Written problem
Return, word for word, the lines of the records below that run between the line holding "collectors: F. Walpole" and the line holding "locality: west end", both included.

Items from a dataset:

____

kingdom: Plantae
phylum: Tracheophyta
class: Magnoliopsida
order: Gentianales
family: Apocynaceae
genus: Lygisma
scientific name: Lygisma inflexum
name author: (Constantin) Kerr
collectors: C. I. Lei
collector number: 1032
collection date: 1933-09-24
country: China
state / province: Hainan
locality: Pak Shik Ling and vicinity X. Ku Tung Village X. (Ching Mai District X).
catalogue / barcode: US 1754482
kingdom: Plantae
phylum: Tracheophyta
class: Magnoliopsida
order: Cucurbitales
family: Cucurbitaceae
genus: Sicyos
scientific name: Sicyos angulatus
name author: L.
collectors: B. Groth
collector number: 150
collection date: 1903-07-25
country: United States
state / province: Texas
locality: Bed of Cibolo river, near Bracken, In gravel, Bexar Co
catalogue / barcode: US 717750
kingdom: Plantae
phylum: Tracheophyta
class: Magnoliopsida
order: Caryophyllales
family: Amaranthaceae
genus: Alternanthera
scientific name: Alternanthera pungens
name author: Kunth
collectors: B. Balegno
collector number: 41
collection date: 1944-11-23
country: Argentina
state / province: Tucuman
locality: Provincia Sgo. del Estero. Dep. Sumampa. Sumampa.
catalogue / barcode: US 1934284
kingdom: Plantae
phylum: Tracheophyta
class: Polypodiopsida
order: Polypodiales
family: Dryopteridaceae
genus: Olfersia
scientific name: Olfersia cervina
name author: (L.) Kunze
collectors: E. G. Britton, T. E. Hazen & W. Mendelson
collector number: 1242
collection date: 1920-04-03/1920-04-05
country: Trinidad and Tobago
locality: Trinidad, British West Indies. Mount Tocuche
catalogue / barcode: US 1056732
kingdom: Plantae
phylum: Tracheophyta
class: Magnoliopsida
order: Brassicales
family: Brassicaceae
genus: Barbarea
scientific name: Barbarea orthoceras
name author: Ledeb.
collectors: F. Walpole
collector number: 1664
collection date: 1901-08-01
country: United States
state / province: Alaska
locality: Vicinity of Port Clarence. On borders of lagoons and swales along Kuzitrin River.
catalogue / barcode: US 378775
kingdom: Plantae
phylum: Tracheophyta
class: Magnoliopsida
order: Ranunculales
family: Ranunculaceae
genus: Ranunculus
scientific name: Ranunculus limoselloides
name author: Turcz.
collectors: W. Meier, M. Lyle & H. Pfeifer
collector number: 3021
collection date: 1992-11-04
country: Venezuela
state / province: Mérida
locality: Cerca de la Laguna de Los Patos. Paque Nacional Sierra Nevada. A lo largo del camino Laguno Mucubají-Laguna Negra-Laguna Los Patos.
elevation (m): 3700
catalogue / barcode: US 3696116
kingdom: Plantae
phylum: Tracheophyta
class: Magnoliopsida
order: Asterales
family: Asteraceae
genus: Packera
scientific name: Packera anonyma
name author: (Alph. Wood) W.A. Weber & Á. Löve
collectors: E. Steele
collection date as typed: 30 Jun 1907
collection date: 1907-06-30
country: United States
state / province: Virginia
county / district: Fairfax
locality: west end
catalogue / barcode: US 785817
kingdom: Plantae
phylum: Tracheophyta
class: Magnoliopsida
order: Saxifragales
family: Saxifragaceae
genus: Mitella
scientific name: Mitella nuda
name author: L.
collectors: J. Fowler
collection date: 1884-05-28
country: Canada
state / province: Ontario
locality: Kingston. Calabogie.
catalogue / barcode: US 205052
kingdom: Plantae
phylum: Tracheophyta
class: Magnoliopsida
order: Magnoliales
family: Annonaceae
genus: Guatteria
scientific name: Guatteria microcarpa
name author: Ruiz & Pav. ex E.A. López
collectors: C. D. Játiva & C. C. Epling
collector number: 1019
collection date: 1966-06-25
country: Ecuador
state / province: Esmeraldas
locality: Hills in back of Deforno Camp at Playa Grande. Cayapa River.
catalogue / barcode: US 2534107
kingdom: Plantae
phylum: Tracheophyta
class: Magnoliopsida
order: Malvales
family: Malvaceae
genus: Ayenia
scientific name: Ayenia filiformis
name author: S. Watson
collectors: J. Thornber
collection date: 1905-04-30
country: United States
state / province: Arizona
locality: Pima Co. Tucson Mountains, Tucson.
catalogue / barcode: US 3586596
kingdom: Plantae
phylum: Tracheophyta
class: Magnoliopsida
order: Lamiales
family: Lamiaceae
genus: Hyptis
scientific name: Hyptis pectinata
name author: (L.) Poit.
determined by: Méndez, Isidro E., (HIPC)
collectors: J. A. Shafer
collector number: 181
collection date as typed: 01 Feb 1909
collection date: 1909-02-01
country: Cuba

____

Answer to this exercise
collectors: F. Walpole
collector number: 1664
collection date: 1901-08-01
country: United States
state / province: Alaska
locality: Vicinity of Port Clarence. On borders of lagoons and swales along Kuzitrin River.
catalogue / barcode: US 378775
kingdom: Plantae
phylum: Tracheophyta
class: Magnoliopsida
order: Ranunculales
family: Ranunculaceae
genus: Ranunculus
scientific name: Ranunculus limoselloides
name author: Turcz.
collectors: W. Meier, M. Lyle & H. Pfeifer
collector number: 3021
collection date: 1992-11-04
country: Venezuela
state / province: Mérida
locality: Cerca de la Laguna de Los Patos. Paque Nacional Sierra Nevada. A lo largo del camino Laguno Mucubají-Laguna Negra-Laguna Los Patos.
elevation (m): 3700
catalogue / barcode: US 3696116
kingdom: Plantae
phylum: Tracheophyta
class: Magnoliopsida
order: Asterales
family: Asteraceae
genus: Packera
scientific name: Packera anonyma
name author: (Alph. Wood) W.A. Weber & Á. Löve
collectors: E. Steele
collection date as typed: 30 Jun 1907
collection date: 1907-06-30
country: United States
state / province: Virginia
county / district: Fairfax
locality: west end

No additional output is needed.